Self-hate will not go away if you make a physical change (i.e. lose weight).  What grows from love, though, remains in love.”

~ Erin Brown

 

What’s Your Relationship With Your Body?

 

In this modern world of growing connections, we’re ultra-focused on relationships.  Business contacts, social networking, personal friendships, romances, and familial ties—developing and maintaining them places constant demands on our attention.  But when was the last time you nurtured your relationship with your own body?  

tape measure wrapped around hand

 

Not how thin or fat you look.  Not how strong or out of shape you are.  Not in comparison to someone else.  Let go of the thoughts about body image or physical attractiveness that so often flit through your head.  

 

Have you ever stopped to consider that you actually have a relationship with your body?  
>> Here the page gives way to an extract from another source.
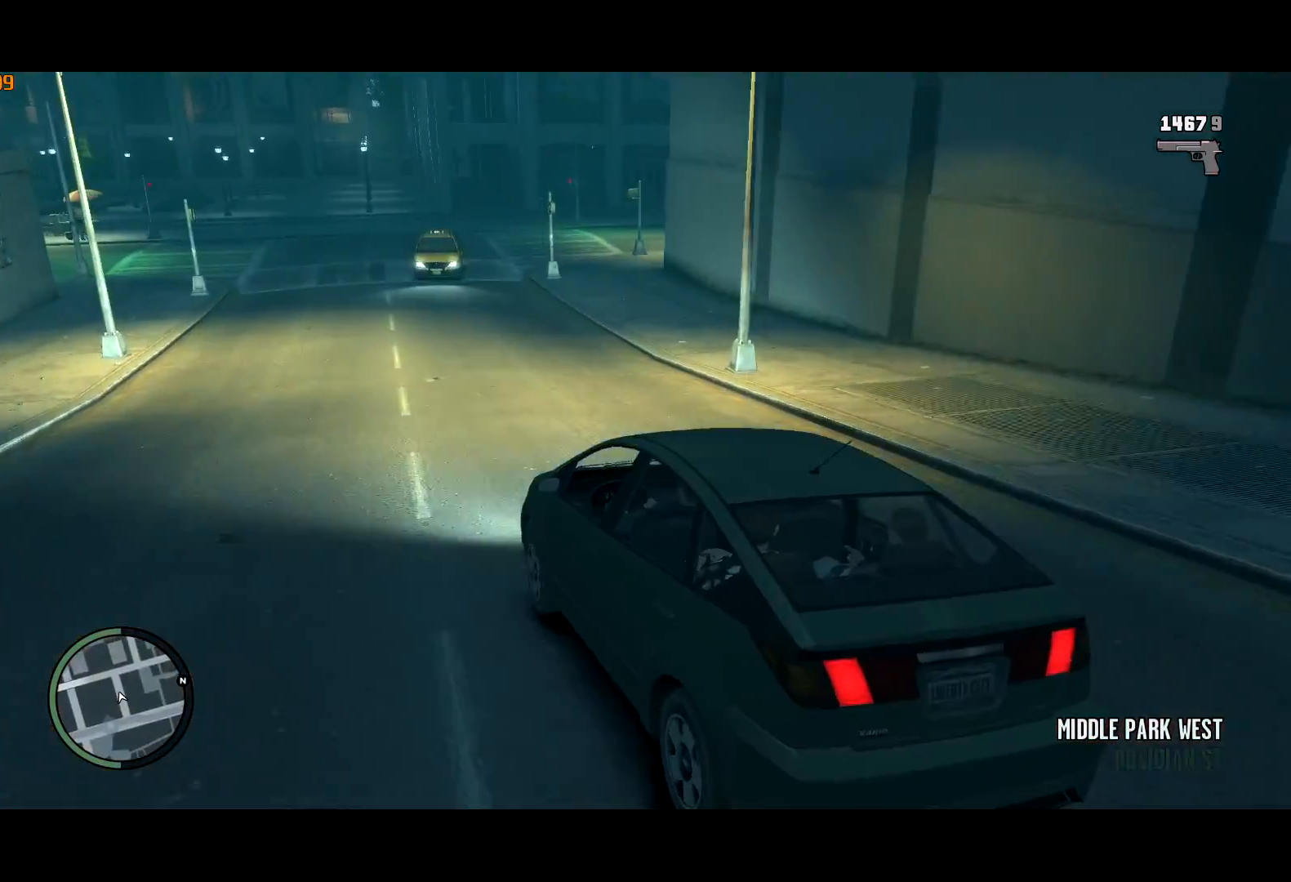
{"keys": ["d", "w"], "mouse": [], "events": [[217, "d", "up"], [450, "d", "down"]]}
If this all seems a little “out there,” then pause for a second and ask yourself the following questions:

 

How do you talk about your body?

  • What type of comments do you give voice to in front of others?
    • social shaming
    • apologizing for your appearance
    • self-degradation as a form of connecting  
  • What thoughts about your body do you replay over and over again in your mind?
  • What tone of voice do you use for those opinions about your body?  
  • Would you speak in that way to a friend?   

 

How do you “hang out” with your body?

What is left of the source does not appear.